Document excerpt:
━━━━━━

Lorix currently exposes the following window functions:

  • sum(col) - sum of values.
  • min(col) - minimum value.
  • max(col) - maximum value.
  • mean(col) - mean value.
  • median(col) - median value.
  • quantile(col, p) - returns the p-quantile, where p is a number in the range [0, 1].
  • variance(col) - returns an unbiased estimator of the population variance.
  • stdev(col) - returns the standard deviation, defined as the square root of the bias-corrected variance.
  • lag(col, n) - returns the value of the n-th row prior to the current row.
  • lead(col, n) - returns the value of the n-th row after the current row.
  • rownumber() - returns the sequential number of a row within the partition.
let df = df1.withColumn(
    "colStddev",
    lorix.window(
        lorix.stdev("colX"),   // window function (takes a column name, and any other required/option parameters)

━━━━━━

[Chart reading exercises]

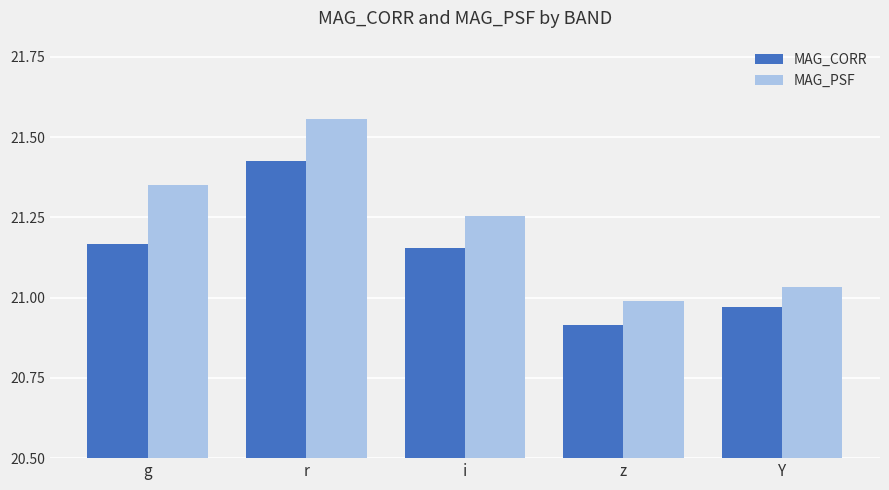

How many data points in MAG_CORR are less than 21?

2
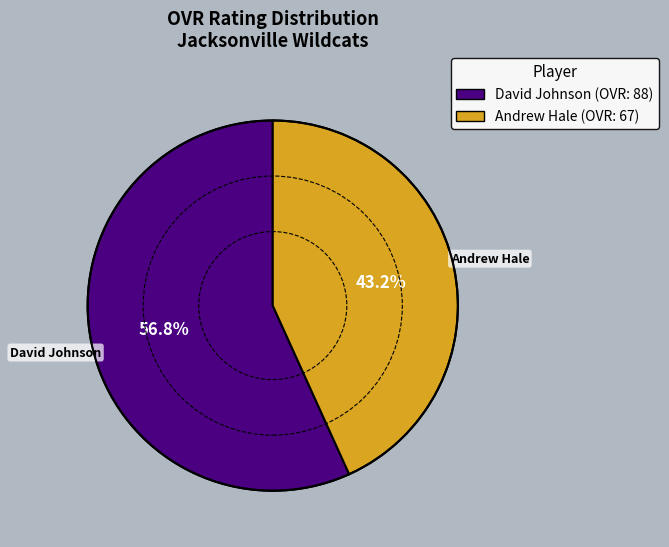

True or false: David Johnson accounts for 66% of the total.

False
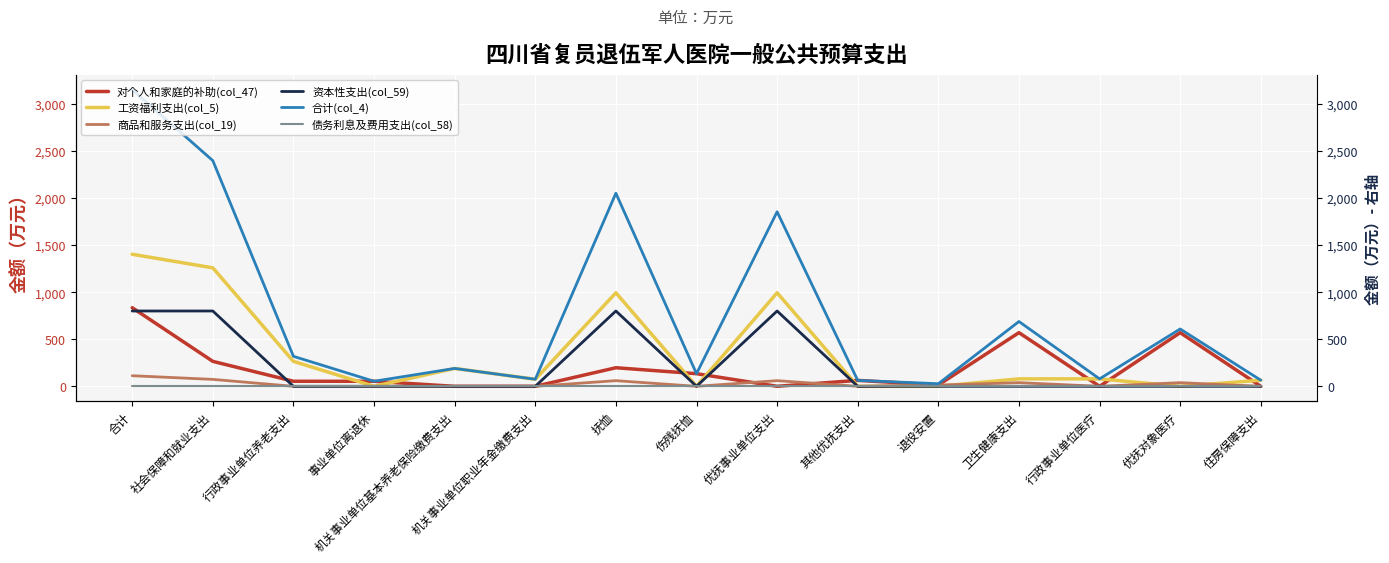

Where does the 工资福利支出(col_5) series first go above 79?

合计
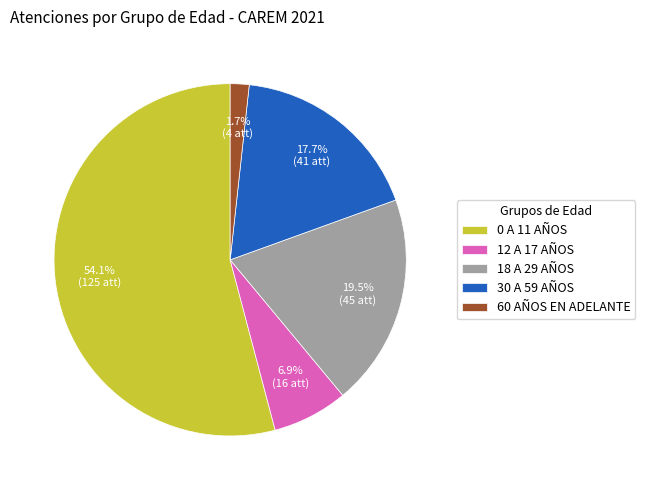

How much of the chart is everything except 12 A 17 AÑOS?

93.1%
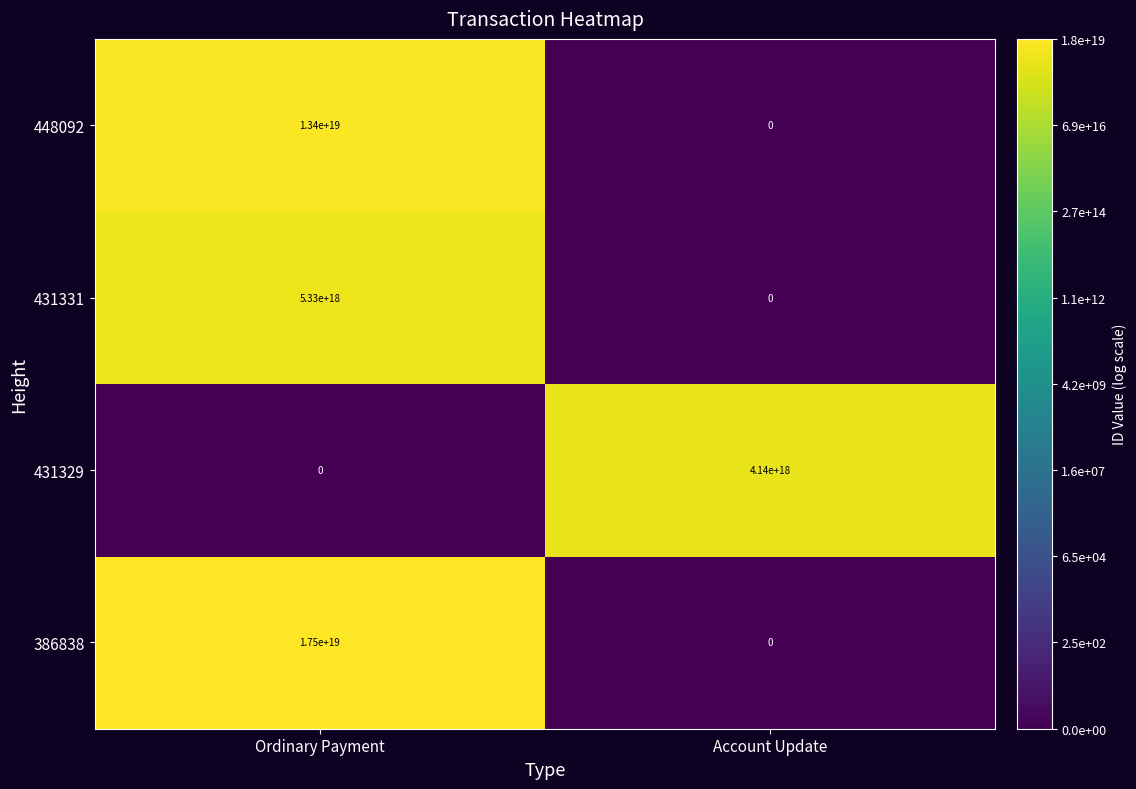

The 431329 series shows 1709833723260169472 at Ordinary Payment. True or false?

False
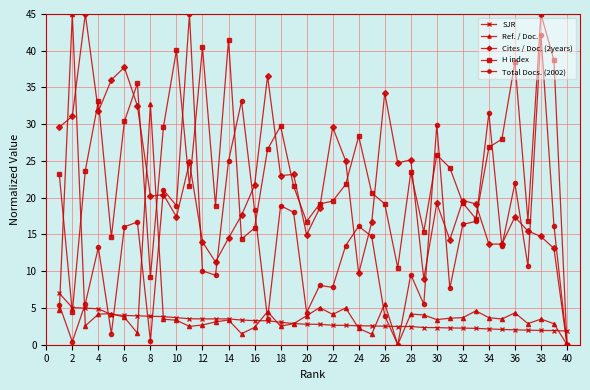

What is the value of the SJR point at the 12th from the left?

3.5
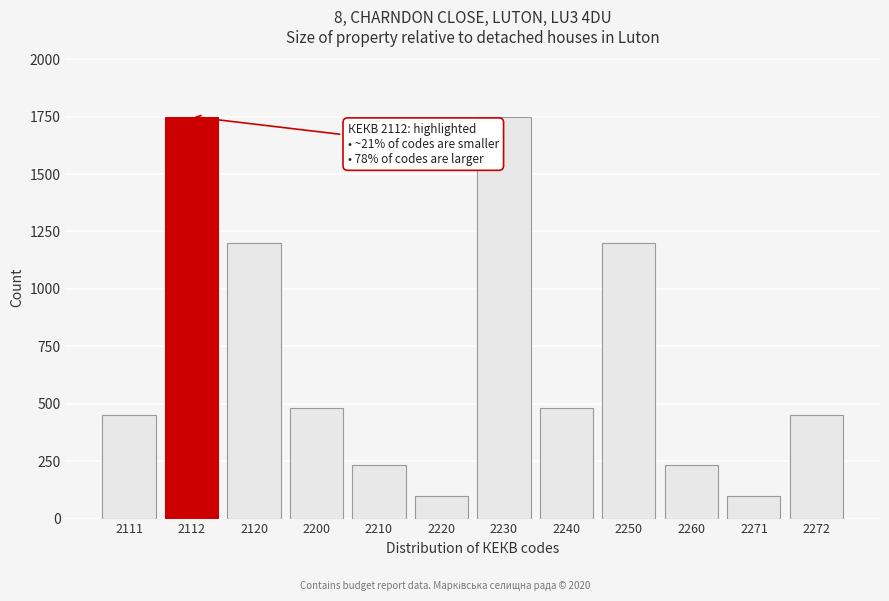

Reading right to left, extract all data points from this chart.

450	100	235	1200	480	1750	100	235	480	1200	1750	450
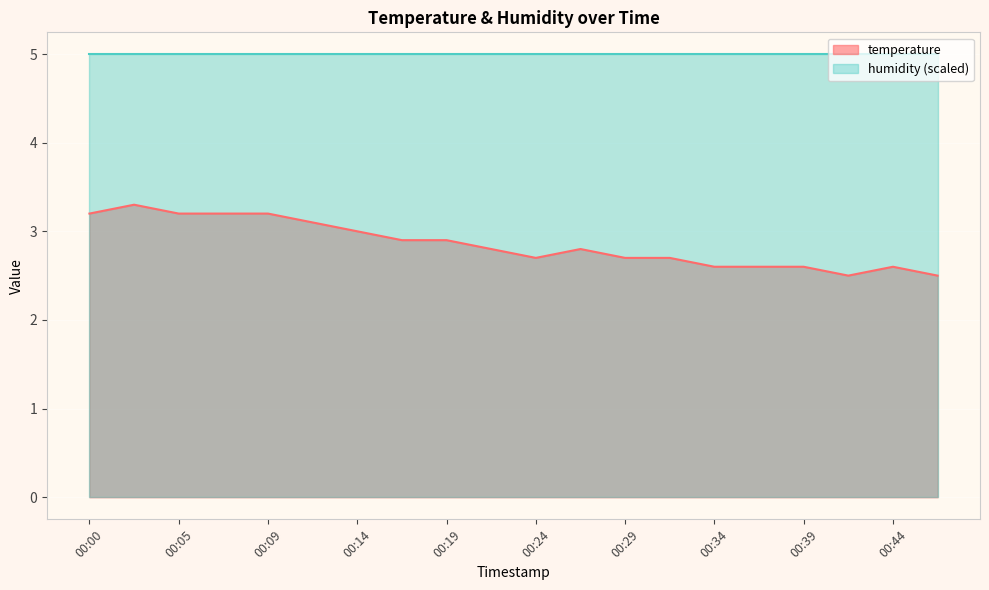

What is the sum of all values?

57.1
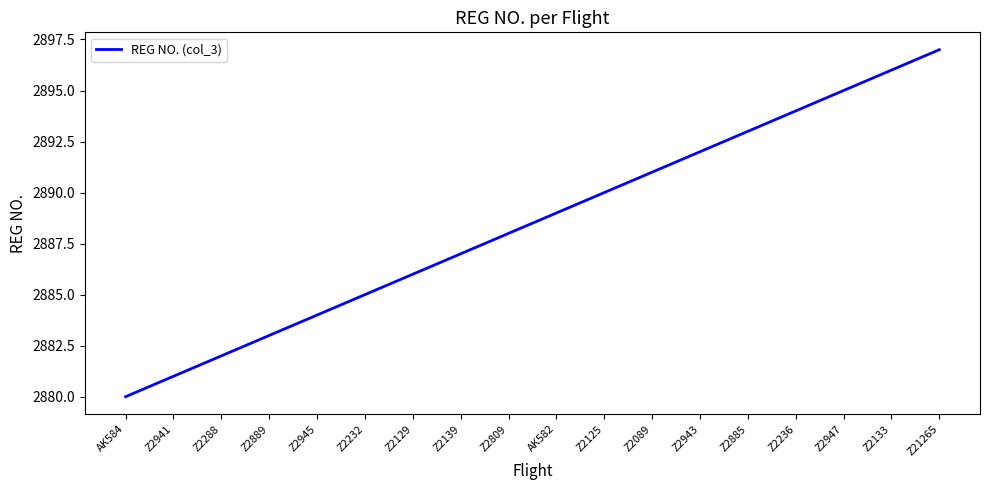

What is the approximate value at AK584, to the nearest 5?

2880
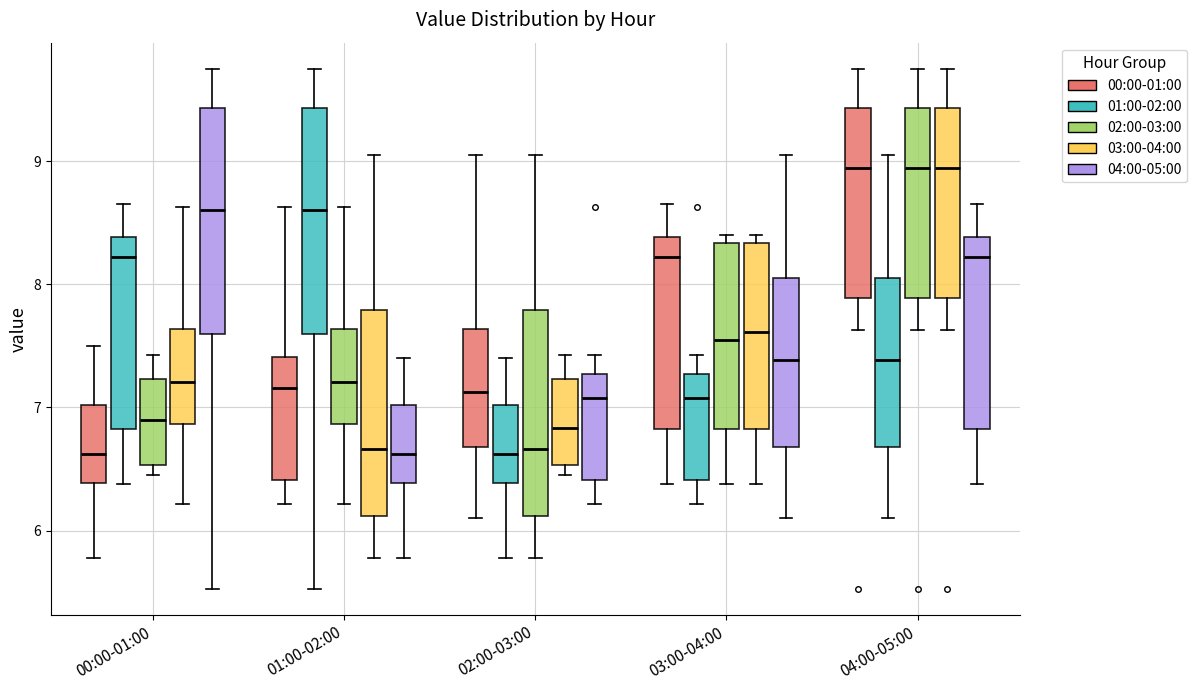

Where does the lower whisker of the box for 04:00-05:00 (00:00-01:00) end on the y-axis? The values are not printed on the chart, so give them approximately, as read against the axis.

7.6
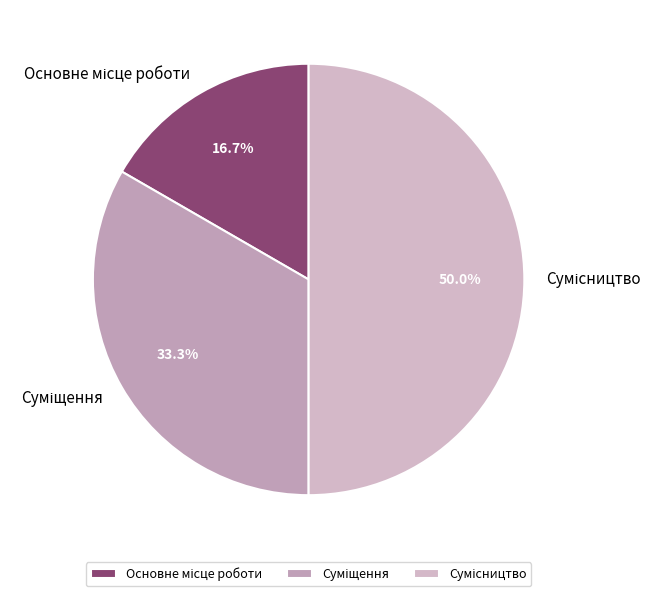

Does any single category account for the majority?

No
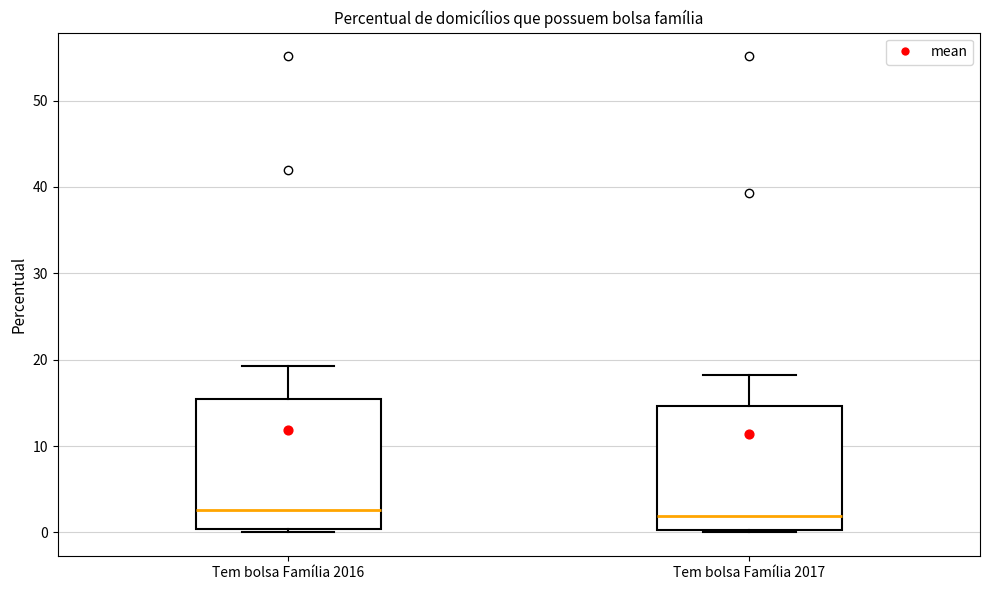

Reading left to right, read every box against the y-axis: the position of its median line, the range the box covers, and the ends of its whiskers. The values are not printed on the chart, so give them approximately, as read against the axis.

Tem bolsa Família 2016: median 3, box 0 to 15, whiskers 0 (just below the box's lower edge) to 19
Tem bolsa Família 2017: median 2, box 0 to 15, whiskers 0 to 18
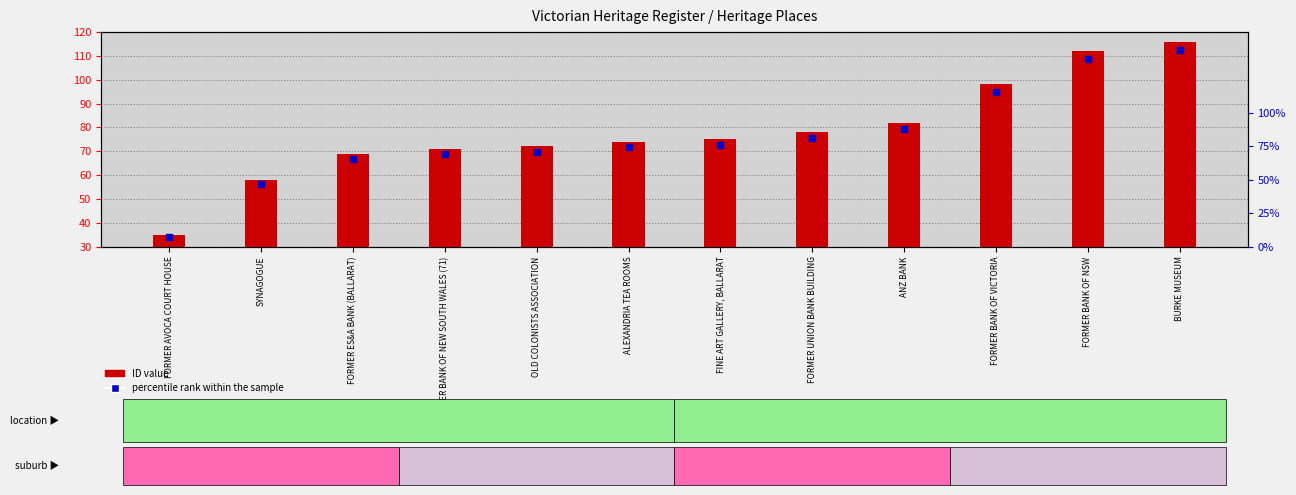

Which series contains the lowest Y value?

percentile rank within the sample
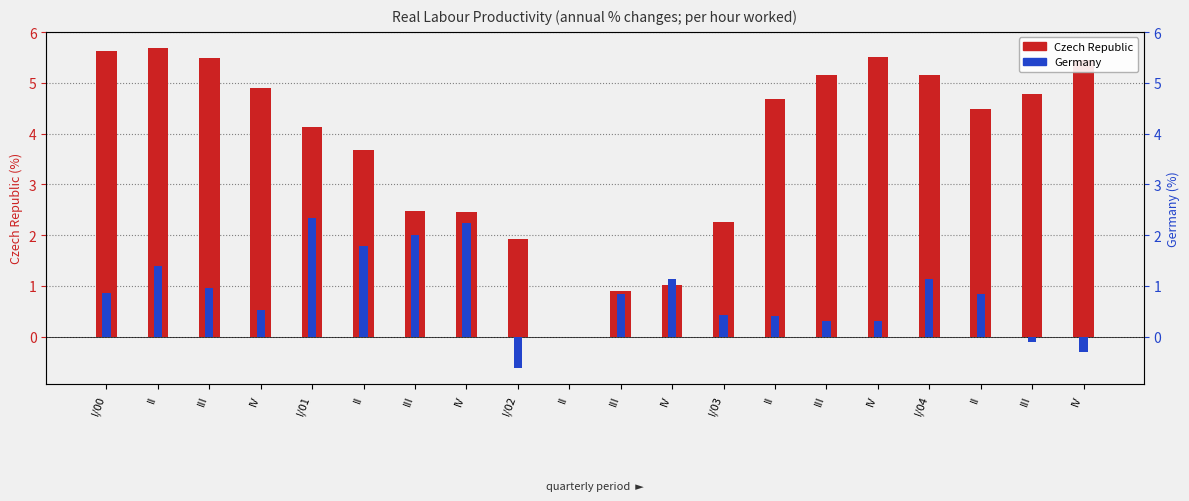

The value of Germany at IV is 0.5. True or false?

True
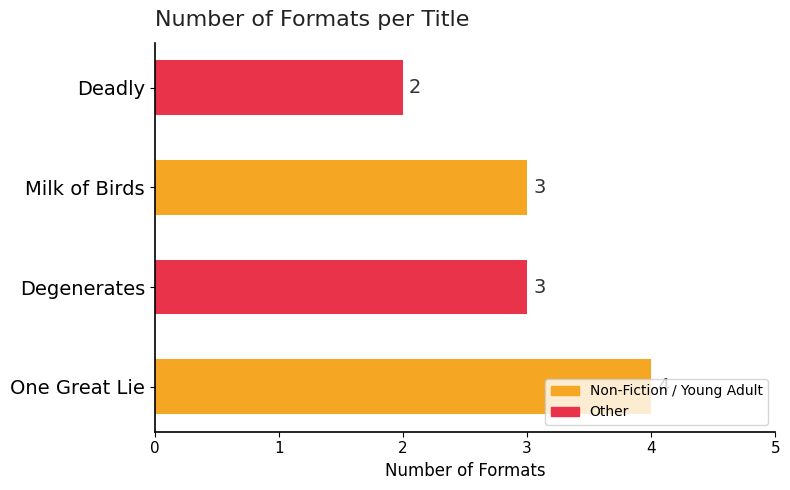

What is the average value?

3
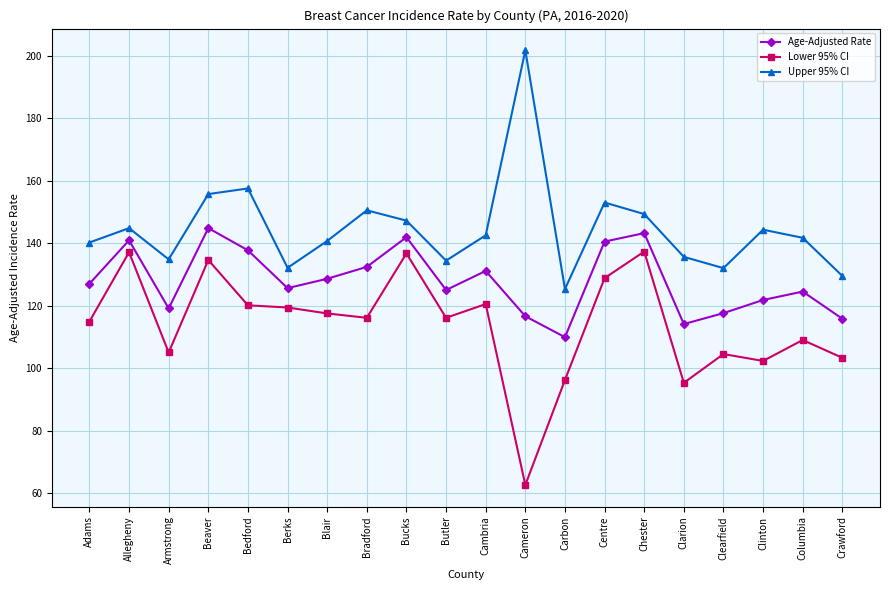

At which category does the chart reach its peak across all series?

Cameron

━━━━━━

Work order 1:
Copy word for word the portion of the Lorix window-function excerpt starting with "Lorix currently exposes" and going on through "- mean value.".
Work order 2:
Resume the Lorix window-function excerpt from the point where it ends.
The data above stands apart from the Lorix window-function excerpt.

Result 1:
Lorix currently exposes the following window functions:

  • sum(col) - sum of values.
  • min(col) - minimum value.
  • max(col) - maximum value.
  • mean(col) - mean value.

Result 2:
        ["colA"],              // columns defining how rows are partitioned
        [["colB"], ["desc"]],  // optional - order columns
        [14, lorix.currentRow] // optional - window size definition (14 rows preceding to current row)
    )
);

Union between DataFrames

unionByName(df) returns a new DataFrame including the set of rows from both DataFrames being unioned. Both DataFrames must have the same columns, otherwise an error will be thrown.

let df = df1.unionByName(df2);

License

Free Software through the GNU Affero GPL v3

See LICENSE file for details.